O desabafo de uma advogada que perdeu tudo na enchente sintetiza os crimes ambientais por trás de calamidades como as que atingem o Espírito Santo ou as tragédias de Mariana e Brumadinho.
Desde o dia 17 de janeiro o estado é atingido por chuvas que já deixaram mais de 8 mil pessoas desabrigadas ou desalojadas, nove mortas e três desaparecidas.
Cidades do interior foram destruídas pela força das águas, comparadas a um “tsunami de água doce” pelo porta-voz do Corpo de Bombeiros.
A advogada Carla Joana Magnago, moradora da cidade de Alfredo Chaves, foi uma das vítimas. Seu post no Facebook vai direto ao ponto.
Aborda o que muitos gestores públicos desprezam, ao operar comprometidos apenas com os lucros do empresariado e a perpetuação do poder político.
“O que sobrou da minha casa. Meu Grau de Bacharel em Direito pela Universidade Federal do Espírito Santo.
Alfredo Chaves, 19 de janeiro de 2020, na maior enchente da história do Município, fruto da ganância de empreiteiros que socaram prédios numa cidade de cultura histórica, derrubando casas com séculos de história viva pra subir prédios sem vagas nas garagens para os carros que superlotam as ruas da cidade estacionados e impedem também qualquer chance de turismo local.
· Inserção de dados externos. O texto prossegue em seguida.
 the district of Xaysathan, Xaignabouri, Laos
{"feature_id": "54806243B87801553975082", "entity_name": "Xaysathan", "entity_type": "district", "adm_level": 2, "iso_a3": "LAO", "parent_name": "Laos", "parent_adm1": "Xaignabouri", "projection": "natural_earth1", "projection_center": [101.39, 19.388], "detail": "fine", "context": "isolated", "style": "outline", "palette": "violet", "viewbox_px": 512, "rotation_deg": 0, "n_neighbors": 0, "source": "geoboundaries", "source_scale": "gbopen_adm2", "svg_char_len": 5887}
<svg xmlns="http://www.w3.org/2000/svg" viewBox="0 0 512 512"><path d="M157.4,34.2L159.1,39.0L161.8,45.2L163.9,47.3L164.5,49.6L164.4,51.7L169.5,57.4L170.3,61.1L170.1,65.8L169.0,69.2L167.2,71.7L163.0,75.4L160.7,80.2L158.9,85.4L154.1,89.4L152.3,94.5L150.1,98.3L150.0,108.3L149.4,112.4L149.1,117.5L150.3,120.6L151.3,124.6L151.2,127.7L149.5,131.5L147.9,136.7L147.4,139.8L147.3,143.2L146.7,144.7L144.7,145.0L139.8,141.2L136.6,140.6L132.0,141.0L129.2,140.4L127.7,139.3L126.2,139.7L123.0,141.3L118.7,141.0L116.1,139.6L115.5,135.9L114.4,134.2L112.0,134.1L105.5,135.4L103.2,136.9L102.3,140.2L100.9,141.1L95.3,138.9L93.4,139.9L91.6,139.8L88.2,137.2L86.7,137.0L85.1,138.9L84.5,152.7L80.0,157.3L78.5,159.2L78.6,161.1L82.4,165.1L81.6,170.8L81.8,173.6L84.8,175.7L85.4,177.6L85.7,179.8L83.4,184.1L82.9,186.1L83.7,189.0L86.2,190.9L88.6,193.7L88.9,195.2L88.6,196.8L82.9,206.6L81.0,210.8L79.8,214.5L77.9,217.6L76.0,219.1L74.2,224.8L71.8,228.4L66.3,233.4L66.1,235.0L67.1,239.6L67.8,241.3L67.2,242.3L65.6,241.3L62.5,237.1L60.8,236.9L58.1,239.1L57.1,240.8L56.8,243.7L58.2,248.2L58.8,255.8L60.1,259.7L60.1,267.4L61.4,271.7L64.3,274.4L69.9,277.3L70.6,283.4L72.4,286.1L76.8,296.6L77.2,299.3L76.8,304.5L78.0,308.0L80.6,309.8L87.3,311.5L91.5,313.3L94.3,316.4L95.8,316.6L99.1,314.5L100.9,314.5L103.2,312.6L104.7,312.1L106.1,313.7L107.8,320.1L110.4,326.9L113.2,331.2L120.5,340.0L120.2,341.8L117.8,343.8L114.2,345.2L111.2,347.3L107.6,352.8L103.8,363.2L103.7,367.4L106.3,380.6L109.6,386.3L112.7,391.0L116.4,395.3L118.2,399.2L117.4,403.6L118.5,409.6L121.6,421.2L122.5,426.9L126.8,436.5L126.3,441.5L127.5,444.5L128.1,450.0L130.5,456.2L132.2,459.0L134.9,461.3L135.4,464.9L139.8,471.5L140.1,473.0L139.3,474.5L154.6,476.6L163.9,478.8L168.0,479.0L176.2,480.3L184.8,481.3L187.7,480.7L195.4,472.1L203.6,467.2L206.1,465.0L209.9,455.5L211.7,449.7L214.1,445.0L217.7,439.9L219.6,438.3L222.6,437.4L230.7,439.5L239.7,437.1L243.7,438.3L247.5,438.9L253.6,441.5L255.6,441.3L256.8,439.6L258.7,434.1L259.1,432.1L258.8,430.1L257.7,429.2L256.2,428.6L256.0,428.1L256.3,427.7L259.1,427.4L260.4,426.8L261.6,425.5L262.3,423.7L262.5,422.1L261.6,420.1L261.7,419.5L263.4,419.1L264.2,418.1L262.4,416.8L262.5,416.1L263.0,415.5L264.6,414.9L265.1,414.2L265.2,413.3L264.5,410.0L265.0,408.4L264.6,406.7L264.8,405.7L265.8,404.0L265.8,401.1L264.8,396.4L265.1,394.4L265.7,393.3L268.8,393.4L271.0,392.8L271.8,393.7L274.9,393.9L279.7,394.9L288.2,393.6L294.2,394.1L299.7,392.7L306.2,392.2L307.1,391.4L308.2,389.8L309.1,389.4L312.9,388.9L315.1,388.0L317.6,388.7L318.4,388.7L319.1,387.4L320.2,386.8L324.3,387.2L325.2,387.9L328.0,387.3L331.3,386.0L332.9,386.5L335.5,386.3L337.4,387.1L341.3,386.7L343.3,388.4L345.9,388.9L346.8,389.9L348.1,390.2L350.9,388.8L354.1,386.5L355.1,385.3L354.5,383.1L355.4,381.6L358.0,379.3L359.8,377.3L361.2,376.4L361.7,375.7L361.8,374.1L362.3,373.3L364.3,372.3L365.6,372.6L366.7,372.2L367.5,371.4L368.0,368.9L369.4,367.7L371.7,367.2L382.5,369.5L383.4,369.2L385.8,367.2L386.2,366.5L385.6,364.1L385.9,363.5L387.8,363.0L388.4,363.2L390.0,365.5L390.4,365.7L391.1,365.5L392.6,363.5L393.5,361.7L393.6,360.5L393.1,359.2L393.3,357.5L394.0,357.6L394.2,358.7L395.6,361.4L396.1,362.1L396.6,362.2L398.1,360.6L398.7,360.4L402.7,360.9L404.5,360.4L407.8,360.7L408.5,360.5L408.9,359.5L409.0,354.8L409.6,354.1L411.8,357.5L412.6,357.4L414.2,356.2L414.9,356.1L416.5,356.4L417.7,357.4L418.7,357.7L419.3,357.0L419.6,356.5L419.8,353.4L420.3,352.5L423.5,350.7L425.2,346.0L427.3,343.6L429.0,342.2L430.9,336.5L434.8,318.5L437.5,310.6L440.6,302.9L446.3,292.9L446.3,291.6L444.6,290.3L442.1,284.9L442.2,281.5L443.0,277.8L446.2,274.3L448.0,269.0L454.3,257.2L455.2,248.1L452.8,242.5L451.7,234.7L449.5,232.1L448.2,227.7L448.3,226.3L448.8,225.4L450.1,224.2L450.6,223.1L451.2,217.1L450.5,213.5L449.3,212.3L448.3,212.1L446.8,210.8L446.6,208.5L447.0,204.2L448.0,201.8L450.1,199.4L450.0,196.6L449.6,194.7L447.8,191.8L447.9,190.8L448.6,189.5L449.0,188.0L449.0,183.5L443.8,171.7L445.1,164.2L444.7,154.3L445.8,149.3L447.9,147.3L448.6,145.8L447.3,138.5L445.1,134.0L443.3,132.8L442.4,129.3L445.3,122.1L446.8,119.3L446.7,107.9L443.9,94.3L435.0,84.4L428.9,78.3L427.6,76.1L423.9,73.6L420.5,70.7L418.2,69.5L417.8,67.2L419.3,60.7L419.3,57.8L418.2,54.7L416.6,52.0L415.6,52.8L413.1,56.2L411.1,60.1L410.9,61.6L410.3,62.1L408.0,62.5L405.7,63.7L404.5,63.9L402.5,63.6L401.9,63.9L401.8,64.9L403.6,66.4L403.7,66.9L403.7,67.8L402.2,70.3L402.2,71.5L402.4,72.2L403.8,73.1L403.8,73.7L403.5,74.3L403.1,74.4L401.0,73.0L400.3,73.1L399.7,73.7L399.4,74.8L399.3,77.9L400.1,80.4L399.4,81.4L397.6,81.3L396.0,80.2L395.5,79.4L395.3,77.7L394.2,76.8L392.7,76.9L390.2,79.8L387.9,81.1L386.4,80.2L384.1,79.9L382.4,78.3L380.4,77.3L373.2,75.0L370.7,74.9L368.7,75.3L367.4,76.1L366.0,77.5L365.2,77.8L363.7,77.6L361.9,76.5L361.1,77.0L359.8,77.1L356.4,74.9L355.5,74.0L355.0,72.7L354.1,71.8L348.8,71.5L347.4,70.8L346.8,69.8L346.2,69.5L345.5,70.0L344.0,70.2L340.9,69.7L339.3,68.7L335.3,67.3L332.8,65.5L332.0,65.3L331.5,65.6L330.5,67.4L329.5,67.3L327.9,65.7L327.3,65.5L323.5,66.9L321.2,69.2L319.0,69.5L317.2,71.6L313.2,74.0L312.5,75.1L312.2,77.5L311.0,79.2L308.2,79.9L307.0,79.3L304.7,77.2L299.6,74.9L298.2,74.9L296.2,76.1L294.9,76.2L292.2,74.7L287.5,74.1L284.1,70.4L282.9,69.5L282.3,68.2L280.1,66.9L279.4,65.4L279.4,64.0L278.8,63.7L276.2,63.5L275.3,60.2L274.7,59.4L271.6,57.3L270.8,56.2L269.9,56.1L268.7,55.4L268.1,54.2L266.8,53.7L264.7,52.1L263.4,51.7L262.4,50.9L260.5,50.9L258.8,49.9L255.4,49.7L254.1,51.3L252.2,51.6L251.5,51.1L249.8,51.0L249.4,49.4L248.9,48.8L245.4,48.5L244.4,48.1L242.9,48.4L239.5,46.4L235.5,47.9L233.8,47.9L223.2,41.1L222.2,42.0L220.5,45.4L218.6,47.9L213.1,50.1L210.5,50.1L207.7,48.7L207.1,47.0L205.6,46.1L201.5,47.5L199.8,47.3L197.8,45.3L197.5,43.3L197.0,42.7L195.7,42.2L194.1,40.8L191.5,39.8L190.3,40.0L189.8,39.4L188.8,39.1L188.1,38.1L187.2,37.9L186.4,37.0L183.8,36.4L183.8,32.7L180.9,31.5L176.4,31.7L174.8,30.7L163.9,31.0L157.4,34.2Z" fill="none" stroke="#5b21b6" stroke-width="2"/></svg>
De pecuaristas que comeram as matas pra criar gado. De empresários que só pensam no próprio bolso e estão acabando com o Plano Urbano e Arquitetônico de nossa cidade enfiando aterros, condomínios e loteamentos.
Fruto de obras claramente irregulares. Fruto de crimes ambientais de todo tipo que prescrevem!
Fruto de construções desenfreadas que atendem a uma parcela muito bem definida de privilegiados locais. Fruto de descaso, de negligência. Fruto de irresponsabilidade e corrupção.
Fruto da inércia dos órgãos fiscalizadores. Fruto do profundo despreparo de gente que não sabe planejar a cidade, mas que é encarregado de fazê-lo.
Fruto da ausência de uma economia sustentável. Fruto da abertura desenfreada de estradas por gente que se pudesse defecaria no próximo.
Fruto de diversas alterações irregulares do curso do nosso rio. Fruto da total ausência de contenção e contingência de uma tragédia anunciada.
Fruto de um plano de ação mesquinho, egoísta e burro para a especulação imobiliária milionária que em dez anos contribuiu para a ocorrência de duas catástrofes de enormes proporções com vítimas fatais. Fruto de alterações climáticas que a ganância provocou.
Em poucos anos a natureza que vem sendo pisoteada pelo nosso município levará a nossa cidade do mapa. A natureza cobra. Aí ficarão meia dúzia de herdeiros construindo prédios pra ninguém morar, porque até lá terão matado todo mundo.
Comam dinheiro e bebam lama, vocês venceram”.